I absolutely loved the Lembongan approach of permitting the authentic. I shed tears at that funeral. Not from the loss of the unknown man, but for all of the many hours of suffering that I had witnessed in my Western clients. Suffering that was caused by having to repress their grief and become terribly lonely in this harshest of times. I cried too because I felt so moved at the sight of a society being kind enough to support their people; a group of people making time for important priorities like death and healing and spirituality.

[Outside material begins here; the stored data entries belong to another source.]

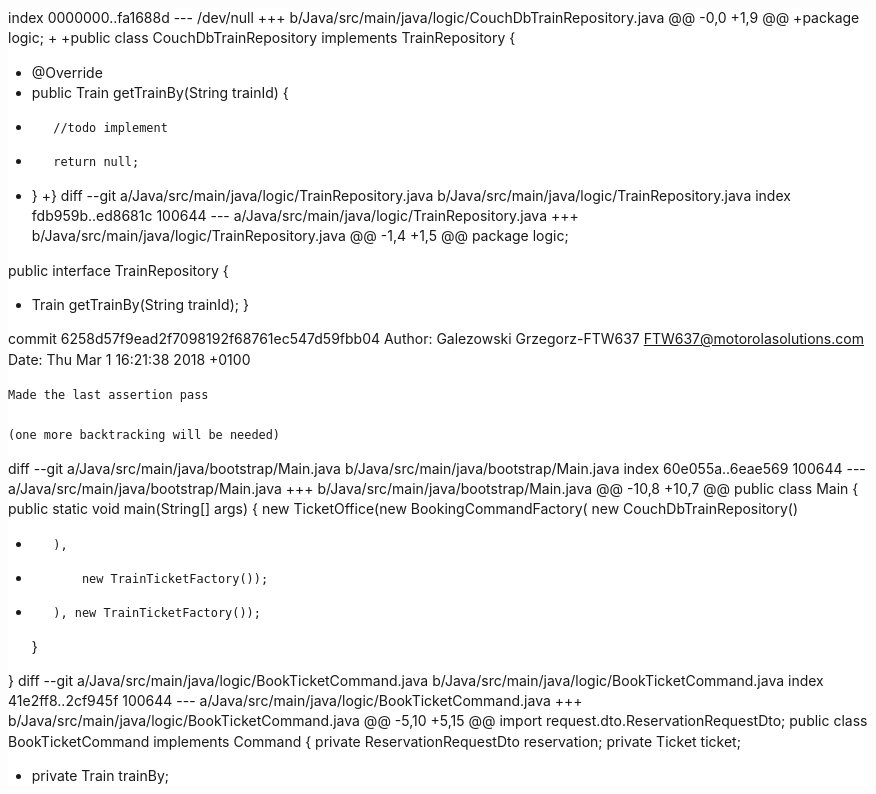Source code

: 



index 0000000..fa1688d
--- /dev/null
+++ b/Java/src/main/java/logic/CouchDbTrainRepository.java
@@ -0,0 +1,9 @@
+package logic;
+
+public class CouchDbTrainRepository implements TrainRepository {
+    @Override
+    public Train getTrainBy(String trainId) {
+        //todo implement
+        return null;
+    }
+}
diff --git a/Java/src/main/java/logic/TrainRepository.java b/Java/src/main/java/logic/TrainRepository.java
index fdb959b..ed8681c 100644
--- a/Java/src/main/java/logic/TrainRepository.java
+++ b/Java/src/main/java/logic/TrainRepository.java
@@ -1,4 +1,5 @@
 package logic;
 
 public interface TrainRepository {
+    Train getTrainBy(String trainId);
 }

commit 6258d57f9ead2f7098192f68761ec547d59fbb04
Author: Galezowski Grzegorz-FTW637 <FTW637@motorolasolutions.com>
Date:   Thu Mar 1 16:21:38 2018 +0100

    Made the last assertion pass
    
    (one more backtracking will be needed)

diff --git a/Java/src/main/java/bootstrap/Main.java b/Java/src/main/java/bootstrap/Main.java
index 60e055a..6eae569 100644
--- a/Java/src/main/java/bootstrap/Main.java
+++ b/Java/src/main/java/bootstrap/Main.java
@@ -10,8 +10,7 @@ public class Main {
     public static void main(String[] args) {
         new TicketOffice(new BookingCommandFactory(
             new CouchDbTrainRepository()
-        ),
-            new TrainTicketFactory());
+        ), new TrainTicketFactory());
     }
 
 }
diff --git a/Java/src/main/java/logic/BookTicketCommand.java b/Java/src/main/java/logic/BookTicketCommand.java
index 41e2ff8..2cf945f 100644
--- a/Java/src/main/java/logic/BookTicketCommand.java
+++ b/Java/src/main/java/logic/BookTicketCommand.java
@@ -5,10 +5,15 @@ import request.dto.ReservationRequestDto;
 public class BookTicketCommand implements Command {
     private ReservationRequestDto reservation;
     private Ticket ticket;
+    private Train trainBy;
 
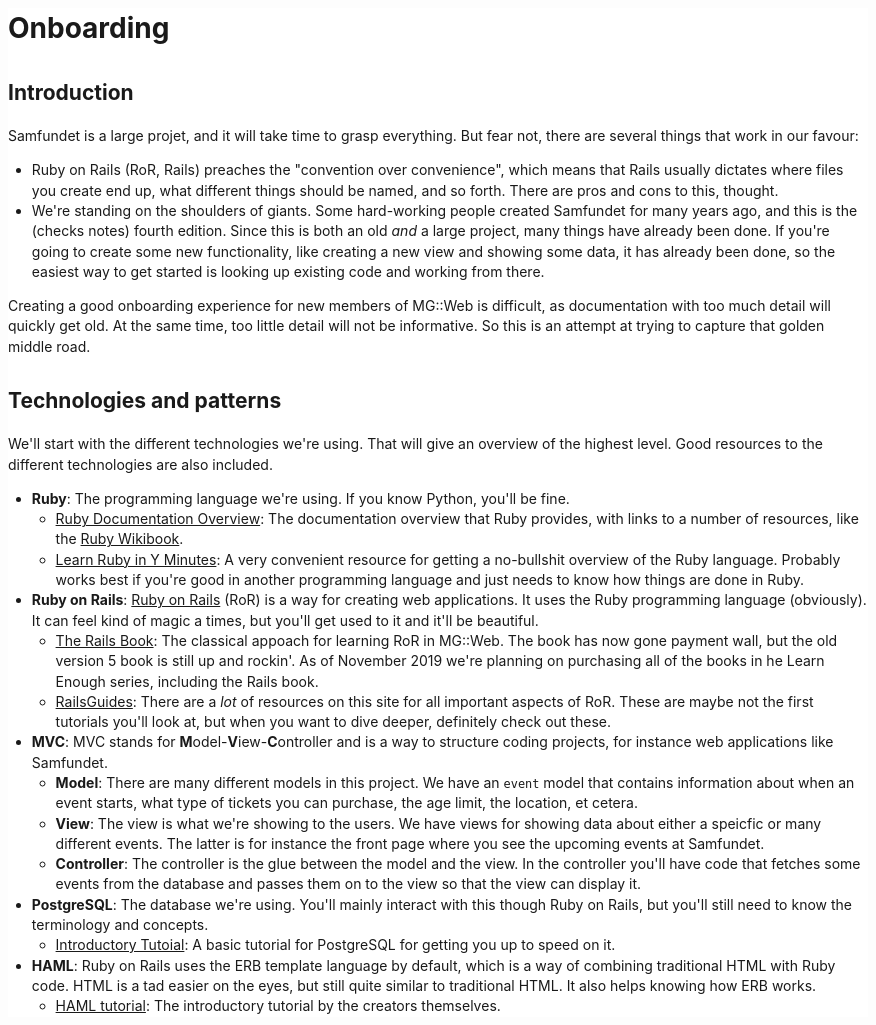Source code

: # Onboarding

## Introduction

Samfundet is a large projet, and it will take time to grasp everything. But fear not, there are several things that work in our favour:

- Ruby on Rails (RoR, Rails) preaches the "convention over convenience", which means that Rails usually dictates where files you create end up, what different things should be named, and so forth. There are pros and cons to this, thought.
- We're standing on the shoulders of giants. Some hard-working people created Samfundet for many years ago, and this is the (checks notes) fourth edition. Since this is both an old *and* a large project, many things have already been done. If you're going to create some new functionality, like creating a new view and showing some data, it has already been done, so the easiest way to get started is looking up existing code and working from there.

Creating a good onboarding experience for new members of MG::Web is difficult, as documentation with too much detail will quickly get old. At the same time, too little detail will not be informative. So this is an attempt at trying to capture that golden middle road.

## Technologies and patterns

We'll start with the different technologies we're using. That will give an overview of the highest level. Good resources to the different technologies are also included.

- **Ruby**: The programming language we're using. If you know Python, you'll be fine.
  - [Ruby Documentation Overview](https://www.ruby-lang.org/en/documentation/): The documentation overview that Ruby provides, with links to a number of resources, like the [Ruby Wikibook](https://en.wikibooks.org/wiki/Ruby_Programming).
  - [Learn Ruby in Y Minutes](https://learnxinyminutes.com/docs/ruby/): A very convenient resource for getting a no-bullshit overview of the Ruby language. Probably works best if you're good in another programming language and just needs to know how things are done in Ruby.
- **Ruby on Rails**: [Ruby on Rails](https://rubyonrails.org/) (RoR) is a way for creating web applications. It uses the Ruby programming language (obviously). It can feel kind of magic a times, but you'll get used to it and it'll be beautiful.
  - [The Rails Book](https://www.learnenough.com/ruby-on-rails-4th-edition-tutorial/beginning): The classical appoach for learning RoR in MG::Web. The book has now gone payment wall, but the old version 5 book is still up and rockin'. As of November 2019 we're planning on purchasing all of the books in he Learn Enough series, including the Rails book.
  - [RailsGuides](https://guides.rubyonrails.org/v5.2/): There are a *lot* of resources on this site for all important aspects of RoR. These are maybe not the first tutorials you'll look at, but when you want to dive deeper, definitely check out these.
- **MVC**: MVC stands for **M**odel-**V**iew-**C**ontroller and is a way to structure coding projects, for instance web applications like Samfundet.
  - **Model**: There are many different models in this project. We have an `event` model that contains information about when an event starts, what type of tickets you can purchase, the age limit, the location, et cetera.
  - **View**: The view is what we're showing to the users. We have views for showing data about either a speicfic or many different events. The latter is for instance the front page where you see the upcoming events at Samfundet.
  - **Controller**: The controller is the glue between the model and the view. In the controller you'll have code that fetches some events from the database and passes them on to the view so that the view can display it.
- **PostgreSQL**: The database we're using. You'll mainly interact with this though Ruby on Rails, but you'll still need to know the terminology and concepts.
  - [Introductory Tutoial](http://www.postgresqltutorial.com/): A basic tutorial for PostgreSQL for getting you up to speed on it.
- **HAML**: Ruby on Rails uses the ERB template language by default, which is a way of combining traditional HTML with Ruby code. HTML is a tad easier on the eyes, but still quite similar to traditional HTML. It also helps knowing how ERB works.
  - [HAML tutorial](http://haml.info/tutorial.html): The introductory tutorial by the creators themselves.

In our country we say we don’t have ‘time’ to do things like this. And yet what could be more important? I hope to live a little more this way from now on. As for helping yourself or someone else who is grieving, what can you do? Here’s a couple of things that I believe help:

• Allow people to experience the emotions that come as a natural consequence of losing someone they love. Don’t try to ‘cheer them up’ every minute of the day.

• Accept that grief will take some time to resolve. There are reasons that many cultures use ‘widows weeds’ or black armbands for 12 months to indicate mourning. How considerate! It’s like wearing a sign that says to others ‘handle with care’ or ‘please don’t expect me to act normally or be gratuitously happy right now!’

• Become tough enough to acknowledge and befriend the darker emotions inside of you. This requires much more grit than faking good, I reckon, and it’s rewards are commensurately better too.

How do you do grief? What helps you…or not? I would love to hear! Perhaps your comments will help someone else too.